THE TASK: Could you write out all of these records again, swapping every "common name" for "vernacular name" and keeping everything else the same?

EXTRACTED MATERIAL:
——————

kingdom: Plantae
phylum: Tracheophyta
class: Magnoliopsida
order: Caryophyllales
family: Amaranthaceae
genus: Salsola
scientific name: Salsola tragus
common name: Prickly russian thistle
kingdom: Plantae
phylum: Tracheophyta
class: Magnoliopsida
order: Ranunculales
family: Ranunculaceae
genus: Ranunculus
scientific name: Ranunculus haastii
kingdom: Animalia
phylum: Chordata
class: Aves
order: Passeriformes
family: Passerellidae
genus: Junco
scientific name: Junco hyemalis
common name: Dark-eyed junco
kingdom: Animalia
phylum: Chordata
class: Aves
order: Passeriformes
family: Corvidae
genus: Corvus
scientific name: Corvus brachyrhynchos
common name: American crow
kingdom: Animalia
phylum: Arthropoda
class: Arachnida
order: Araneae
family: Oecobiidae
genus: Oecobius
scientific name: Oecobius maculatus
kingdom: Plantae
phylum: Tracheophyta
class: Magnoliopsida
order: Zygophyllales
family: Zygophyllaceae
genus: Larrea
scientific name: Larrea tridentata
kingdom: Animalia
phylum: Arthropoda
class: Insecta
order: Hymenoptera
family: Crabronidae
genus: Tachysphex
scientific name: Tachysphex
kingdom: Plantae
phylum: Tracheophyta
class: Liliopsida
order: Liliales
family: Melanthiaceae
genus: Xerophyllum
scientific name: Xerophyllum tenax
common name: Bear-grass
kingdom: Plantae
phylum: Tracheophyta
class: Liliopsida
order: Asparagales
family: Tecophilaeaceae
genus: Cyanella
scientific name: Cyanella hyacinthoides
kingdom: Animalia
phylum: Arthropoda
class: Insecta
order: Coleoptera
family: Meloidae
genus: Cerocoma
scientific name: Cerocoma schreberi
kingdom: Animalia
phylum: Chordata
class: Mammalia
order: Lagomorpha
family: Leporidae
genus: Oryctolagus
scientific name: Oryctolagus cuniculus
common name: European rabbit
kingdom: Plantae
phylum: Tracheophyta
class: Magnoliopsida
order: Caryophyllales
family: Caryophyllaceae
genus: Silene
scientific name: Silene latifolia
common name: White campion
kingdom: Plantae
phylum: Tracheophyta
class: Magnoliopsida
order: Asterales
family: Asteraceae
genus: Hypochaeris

——————

SOLUTION TO THIS TASK:
kingdom: Plantae
phylum: Tracheophyta
class: Magnoliopsida
order: Caryophyllales
family: Amaranthaceae
genus: Salsola
scientific name: Salsola tragus
vernacular name: Prickly russian thistle
kingdom: Plantae
phylum: Tracheophyta
class: Magnoliopsida
order: Ranunculales
family: Ranunculaceae
genus: Ranunculus
scientific name: Ranunculus haastii
kingdom: Animalia
phylum: Chordata
class: Aves
order: Passeriformes
family: Passerellidae
genus: Junco
scientific name: Junco hyemalis
vernacular name: Dark-eyed junco
kingdom: Animalia
phylum: Chordata
class: Aves
order: Passeriformes
family: Corvidae
genus: Corvus
scientific name: Corvus brachyrhynchos
vernacular name: American crow
kingdom: Animalia
phylum: Arthropoda
class: Arachnida
order: Araneae
family: Oecobiidae
genus: Oecobius
scientific name: Oecobius maculatus
kingdom: Plantae
phylum: Tracheophyta
class: Magnoliopsida
order: Zygophyllales
family: Zygophyllaceae
genus: Larrea
scientific name: Larrea tridentata
kingdom: Animalia
phylum: Arthropoda
class: Insecta
order: Hymenoptera
family: Crabronidae
genus: Tachysphex
scientific name: Tachysphex
kingdom: Plantae
phylum: Tracheophyta
class: Liliopsida
order: Liliales
family: Melanthiaceae
genus: Xerophyllum
scientific name: Xerophyllum tenax
vernacular name: Bear-grass
kingdom: Plantae
phylum: Tracheophyta
class: Liliopsida
order: Asparagales
family: Tecophilaeaceae
genus: Cyanella
scientific name: Cyanella hyacinthoides
kingdom: Animalia
phylum: Arthropoda
class: Insecta
order: Coleoptera
family: Meloidae
genus: Cerocoma
scientific name: Cerocoma schreberi
kingdom: Animalia
phylum: Chordata
class: Mammalia
order: Lagomorpha
family: Leporidae
genus: Oryctolagus
scientific name: Oryctolagus cuniculus
vernacular name: European rabbit
kingdom: Plantae
phylum: Tracheophyta
class: Magnoliopsida
order: Caryophyllales
family: Caryophyllaceae
genus: Silene
scientific name: Silene latifolia
vernacular name: White campion
kingdom: Plantae
phylum: Tracheophyta
class: Magnoliopsida
order: Asterales
family: Asteraceae
genus: Hypochaeris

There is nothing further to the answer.